Task description ▸ Repeat the stretch of lines from the very beginning through the line containing "上图将内存架构整体简化为了两", both ends included, and leave the pictures out.

- - - - - - -

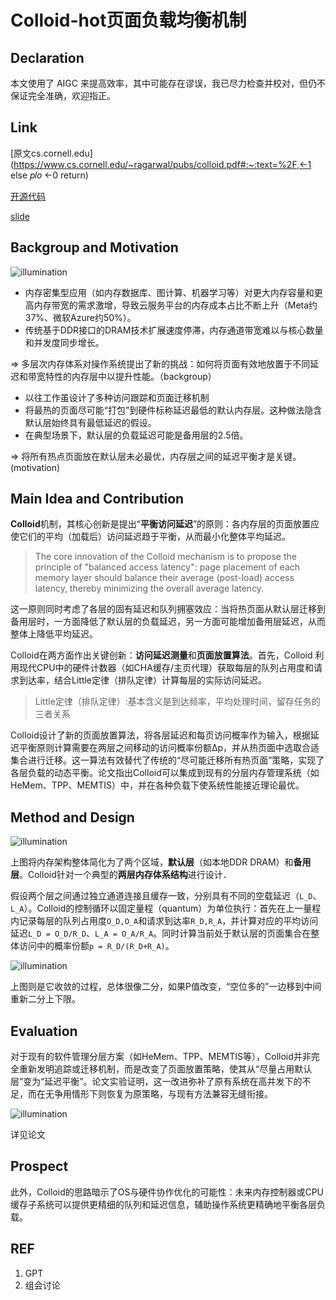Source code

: # Colloid-hot页面负载均衡机制

## Declaration

本文使用了 AIGC 来提高效率，其中可能存在谬误，我已尽力检查并校对，但仍不保证完全准确，欢迎指正。

## Link

[原文cs.cornell.edu](https://www.cs.cornell.edu/~ragarwal/pubs/colloid.pdf#:~:text=%2F,←1 else 𝑝𝑙𝑜 ←0 return)

[开源代码](https://link.zhihu.com/?target=https%3A//github.com/host-architecture/colloid)

[slide](https://drive.google.com/file/d/1hs-I1ws7tARvDQlsxZuPzCU2ogUTkTU-/view?usp=sharing)

## Backgroup and Motivation

![illumination](https://s2.loli.net/2025/08/12/Lbjd5qly2aPG3z7.png)

- 内存密集型应用（如内存数据库、图计算、机器学习等）对更大内存容量和更高内存带宽的需求激增，导致云服务平台的内存成本占比不断上升（Meta约37%、微软Azure约50%）。
- 传统基于DDR接口的DRAM技术扩展速度停滞，内存通道带宽难以与核心数量和并发度同步增长。

=> 多层次内存体系对操作系统提出了新的挑战：如何将页面有效地放置于不同延迟和带宽特性的内存层中以提升性能。（backgroup）

- 以往工作虽设计了多种访问跟踪和页面迁移机制
- 将最热的页面尽可能“打包”到硬件标称延迟最低的默认内存层。这种做法隐含默认层始终具有最低延迟的假设。
- 在典型场景下，默认层的负载延迟可能是备用层的2.5倍。

=> 将所有热点页面放在默认层未必最优，内存层之间的延迟平衡才是关键。(motivation)

## Main Idea and Contribution

**Colloid**机制，其核心创新是提出“**平衡访问延迟**”的原则：各内存层的页面放置应使它们的平均（加载后）访问延迟趋于平衡，从而最小化整体平均延迟。

> The core innovation of the Colloid mechanism is to propose the principle of "balanced access latency": page placement of each memory layer should balance their average (post-load) access latency, thereby minimizing the overall average latency.

这一原则同时考虑了各层的固有延迟和队列拥塞效应：当将热页面从默认层迁移到备用层时，一方面降低了默认层的负载延迟，另一方面可能增加备用层延迟，从而整体上降低平均延迟。

Colloid在两方面作出关键创新：**访问延迟测量**和**页面放置算法**。首先，Colloid 利用现代CPU中的硬件计数器（如CHA缓存/主页代理）获取每层的队列占用度和请求到达率，结合Little定律（排队定律）计算每层的实际访问延迟。

> Little定律（排队定律）:基本含义是到达频率，平均处理时间，留存任务的三者关系

Colloid设计了新的页面放置算法，将各层延迟和每页访问概率作为输入，根据延迟平衡原则计算需要在两层之间移动的访问概率份额Δp，并从热页面中选取合适集合进行迁移。这一算法有效替代了传统的“尽可能迁移所有热页面”策略，实现了各层负载的动态平衡。论文指出Colloid可以集成到现有的分层内存管理系统（如HeMem、TPP、MEMTIS）中，并在各种负载下使系统性能接近理论最优。

## Method and Design

![illumination](https://s2.loli.net/2025/08/12/2uorYtxdFk4Q3PC.png)

上图将内存架构整体简化为了两个区域，**默认层**（如本地DDR DRAM）和**备用层**。Colloid针对一个典型的**两层内存体系结构**进行设计．

假设两个层之间通过独立通道连接且缓存一致，分别具有不同的空载延迟（`L_D`、`L_A`）。Colloid的控制循环以固定量程（quantum）为单位执行：首先在上一量程内记录每层的队列占用度`O_D,O_A`和请求到达率`R_D,R_A`，并计算对应的平均访问延迟`L_D = O_D/R_D`、`L_A = O_A/R_A`。同时计算当前处于默认层的页面集合在整体访问中的概率份额`p = R_D/(R_D+R_A)`。

![illumination](https://s2.loli.net/2025/08/12/FVvaDkomQbR3Iqh.png)

上图则是它收敛的过程，总体很像二分，如果P值改变，“空位多的”一边移到中间重新二分上下限。

## Evaluation

对于现有的软件管理分层方案（如HeMem、TPP、MEMTIS等），Colloid并非完全重新发明追踪或迁移机制，而是改变了页面放置策略，使其从“尽量占用默认层”变为“延迟平衡”。论文实验证明，这一改进弥补了原有系统在高并发下的不足，而在无争用情形下则恢复为原策略，与现有方法兼容无缝衔接。

![illumination](https://s2.loli.net/2025/08/12/FCtJL1grkm8lEho.png)

详见论文

## Prospect

此外，Colloid的思路暗示了OS与硬件协作优化的可能性：未来内存控制器或CPU缓存子系统可以提供更精细的队列和延迟信息，辅助操作系统更精确地平衡各层负载。

## REF

1. GPT
2. 组会讨论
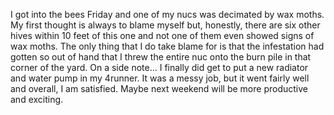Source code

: I got into the bees Friday and one of my nucs was decimated by wax moths. My first thought is always to blame myself but, honestly, there are six other hives within 10 feet of this one and not one of them even showed signs of wax moths.  The only thing that I do take blame for is that the infestation had gotten so out of hand that I threw the entire nuc onto the burn pile in that corner of the yard.  On a side note... I finally did get to put a new radiator and water pump in my 4runner. It was a messy job, but it went fairly well and overall, I am satisfied. Maybe next weekend will be more productive and exciting.
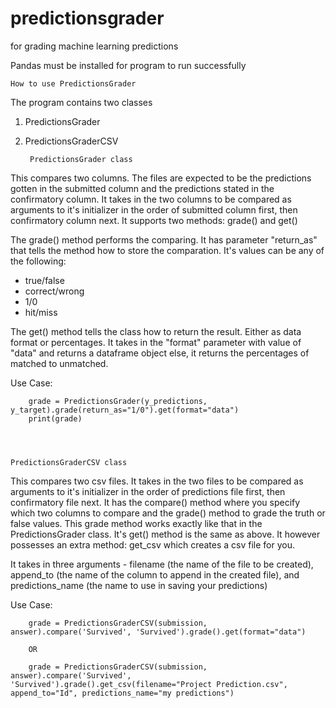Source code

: # predictionsgrader
for grading machine learning predictions

Pandas must be installed for program to run successfully

    How to use PredictionsGrader  


The program contains two classes
1. PredictionsGrader
2. PredictionsGraderCSV

        PredictionsGrader class


This compares two columns. The files are expected to be the predictions gotten in the submitted column and the predictions
stated in the confirmatory column.
It takes in the two columns to be compared as arguments to it's initializer in the order of submitted column first, then
confirmatory column next.
It supports two methods:
grade() and get()

The grade() method performs the comparing. It has parameter "return_as" that tells the method how to store the
comparation. It's values can be any of the following:
- true/false
- correct/wrong
- 1/0
- hit/miss

The get() method tells the class how to return the result. Either as data format or percentages.
It takes in the "format" parameter with value of "data" and returns a dataframe object else, it
returns the percentages of matched to unmatched.

Use Case:

        grade = PredictionsGrader(y_predictions, y_target).grade(return_as="1/0").get(format="data")
        print(grade)




    PredictionsGraderCSV class

This compares two csv files.
It takes in the two files to be compared as arguments to it's initializer in the order of predictions file first, then
confirmatory file next.
It has the compare() method where you specify which two columns to compare and the grade() method to grade the truth or false
values. This grade method works exactly like that in the PredictionsGrader class.
It's get() method is the same as above.
It however possesses an extra method: get_csv which creates a csv file for you.

It takes in three arguments - filename (the name of the file to be created), append_to (the name of the column to append in the created file),
and predictions_name (the name to use in saving your predictions)


Use Case:

        grade = PredictionsGraderCSV(submission, answer).compare('Survived', 'Survived').grade().get(format="data")

        OR

        grade = PredictionsGraderCSV(submission, answer).compare('Survived', 'Survived').grade().get_csv(filename="Project Prediction.csv", append_to="Id", predictions_name="my predictions")

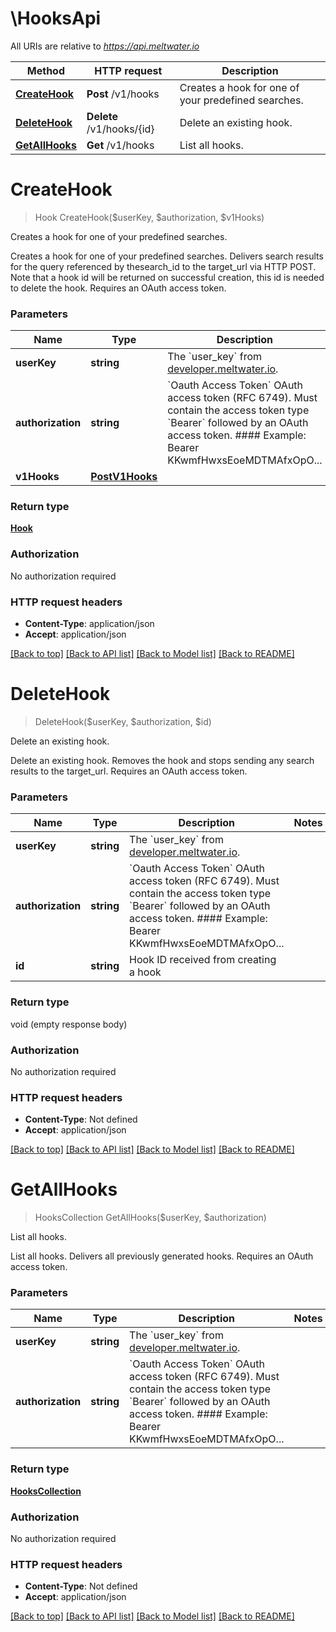 # \HooksApi

All URIs are relative to *https://api.meltwater.io*

Method | HTTP request | Description
------------- | ------------- | -------------
[**CreateHook**](HooksApi.md#CreateHook) | **Post** /v1/hooks | Creates a hook for one of your predefined searches.
[**DeleteHook**](HooksApi.md#DeleteHook) | **Delete** /v1/hooks/{id} | Delete an existing hook.
[**GetAllHooks**](HooksApi.md#GetAllHooks) | **Get** /v1/hooks | List all hooks.


# **CreateHook**
> Hook CreateHook($userKey, $authorization, $v1Hooks)

Creates a hook for one of your predefined searches.

Creates a hook for one of your predefined searches.  Delivers search results for the query referenced by thesearch_id to the target_url via HTTP POST. Note that a hook id will be returned on successful creation, this id is needed to delete the hook.     Requires an OAuth access token.


### Parameters

Name | Type | Description  | Notes
------------- | ------------- | ------------- | -------------
 **userKey** | **string**| The &#x60;user_key&#x60; from [developer.meltwater.io](https://developer.meltwater.io/admin/applications/). | 
 **authorization** | **string**| &#x60;Oauth Access Token&#x60;    OAuth access token (RFC 6749). Must contain the access token type &#x60;Bearer&#x60;  followed by an OAuth access token.    #### Example:        Bearer KKwmfHwxsEoeMDTMAfxOpO... | 
 **v1Hooks** | [**PostV1Hooks**](PostV1Hooks.md)|  | 

### Return type

[**Hook**](Hook.md)

### Authorization

No authorization required

### HTTP request headers

 - **Content-Type**: application/json
 - **Accept**: application/json

[[Back to top]](#) [[Back to API list]](../README.md#documentation-for-api-endpoints) [[Back to Model list]](../README.md#documentation-for-models) [[Back to README]](../README.md)

# **DeleteHook**
> DeleteHook($userKey, $authorization, $id)

Delete an existing hook.

Delete an existing hook.  Removes the hook and stops sending any search results to the target_url.    Requires an OAuth access token.


### Parameters

Name | Type | Description  | Notes
------------- | ------------- | ------------- | -------------
 **userKey** | **string**| The &#x60;user_key&#x60; from [developer.meltwater.io](https://developer.meltwater.io/admin/applications/). | 
 **authorization** | **string**| &#x60;Oauth Access Token&#x60;    OAuth access token (RFC 6749). Must contain the access token type &#x60;Bearer&#x60;  followed by an OAuth access token.    #### Example:        Bearer KKwmfHwxsEoeMDTMAfxOpO... | 
 **id** | **string**| Hook ID received from creating a hook | 

### Return type

void (empty response body)

### Authorization

No authorization required

### HTTP request headers

 - **Content-Type**: Not defined
 - **Accept**: application/json

[[Back to top]](#) [[Back to API list]](../README.md#documentation-for-api-endpoints) [[Back to Model list]](../README.md#documentation-for-models) [[Back to README]](../README.md)

# **GetAllHooks**
> HooksCollection GetAllHooks($userKey, $authorization)

List all hooks.

List all hooks.     Delivers all previously generated hooks.    Requires an OAuth access token.


### Parameters

Name | Type | Description  | Notes
------------- | ------------- | ------------- | -------------
 **userKey** | **string**| The &#x60;user_key&#x60; from [developer.meltwater.io](https://developer.meltwater.io/admin/applications/). | 
 **authorization** | **string**| &#x60;Oauth Access Token&#x60;    OAuth access token (RFC 6749). Must contain the access token type &#x60;Bearer&#x60;  followed by an OAuth access token.    #### Example:        Bearer KKwmfHwxsEoeMDTMAfxOpO... | 

### Return type

[**HooksCollection**](HooksCollection.md)

### Authorization

No authorization required

### HTTP request headers

 - **Content-Type**: Not defined
 - **Accept**: application/json

[[Back to top]](#) [[Back to API list]](../README.md#documentation-for-api-endpoints) [[Back to Model list]](../README.md#documentation-for-models) [[Back to README]](../README.md)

- - - - - - -

Written solution ▸
Source code

: # Colloid-hot页面负载均衡机制

## Declaration

本文使用了 AIGC 来提高效率，其中可能存在谬误，我已尽力检查并校对，但仍不保证完全准确，欢迎指正。

## Link

[原文cs.cornell.edu](https://www.cs.cornell.edu/~ragarwal/pubs/colloid.pdf#:~:text=%2F,←1 else 𝑝𝑙𝑜 ←0 return)

[开源代码](https://link.zhihu.com/?target=https%3A//github.com/host-architecture/colloid)

[slide](https://drive.google.com/file/d/1hs-I1ws7tARvDQlsxZuPzCU2ogUTkTU-/view?usp=sharing)

## Backgroup and Motivation

![illumination](https://s2.loli.net/2025/08/12/Lbjd5qly2aPG3z7.png)

- 内存密集型应用（如内存数据库、图计算、机器学习等）对更大内存容量和更高内存带宽的需求激增，导致云服务平台的内存成本占比不断上升（Meta约37%、微软Azure约50%）。
- 传统基于DDR接口的DRAM技术扩展速度停滞，内存通道带宽难以与核心数量和并发度同步增长。

=> 多层次内存体系对操作系统提出了新的挑战：如何将页面有效地放置于不同延迟和带宽特性的内存层中以提升性能。（backgroup）

- 以往工作虽设计了多种访问跟踪和页面迁移机制
- 将最热的页面尽可能“打包”到硬件标称延迟最低的默认内存层。这种做法隐含默认层始终具有最低延迟的假设。
- 在典型场景下，默认层的负载延迟可能是备用层的2.5倍。

=> 将所有热点页面放在默认层未必最优，内存层之间的延迟平衡才是关键。(motivation)

## Main Idea and Contribution

**Colloid**机制，其核心创新是提出“**平衡访问延迟**”的原则：各内存层的页面放置应使它们的平均（加载后）访问延迟趋于平衡，从而最小化整体平均延迟。

> The core innovation of the Colloid mechanism is to propose the principle of "balanced access latency": page placement of each memory layer should balance their average (post-load) access latency, thereby minimizing the overall average latency.

这一原则同时考虑了各层的固有延迟和队列拥塞效应：当将热页面从默认层迁移到备用层时，一方面降低了默认层的负载延迟，另一方面可能增加备用层延迟，从而整体上降低平均延迟。

Colloid在两方面作出关键创新：**访问延迟测量**和**页面放置算法**。首先，Colloid 利用现代CPU中的硬件计数器（如CHA缓存/主页代理）获取每层的队列占用度和请求到达率，结合Little定律（排队定律）计算每层的实际访问延迟。

> Little定律（排队定律）:基本含义是到达频率，平均处理时间，留存任务的三者关系

Colloid设计了新的页面放置算法，将各层延迟和每页访问概率作为输入，根据延迟平衡原则计算需要在两层之间移动的访问概率份额Δp，并从热页面中选取合适集合进行迁移。这一算法有效替代了传统的“尽可能迁移所有热页面”策略，实现了各层负载的动态平衡。论文指出Colloid可以集成到现有的分层内存管理系统（如HeMem、TPP、MEMTIS）中，并在各种负载下使系统性能接近理论最优。

## Method and Design

![illumination](https://s2.loli.net/2025/08/12/2uorYtxdFk4Q3PC.png)

上图将内存架构整体简化为了两个区域，**默认层**（如本地DDR DRAM）和**备用层**。Colloid针对一个典型的**两层内存体系结构**进行设计．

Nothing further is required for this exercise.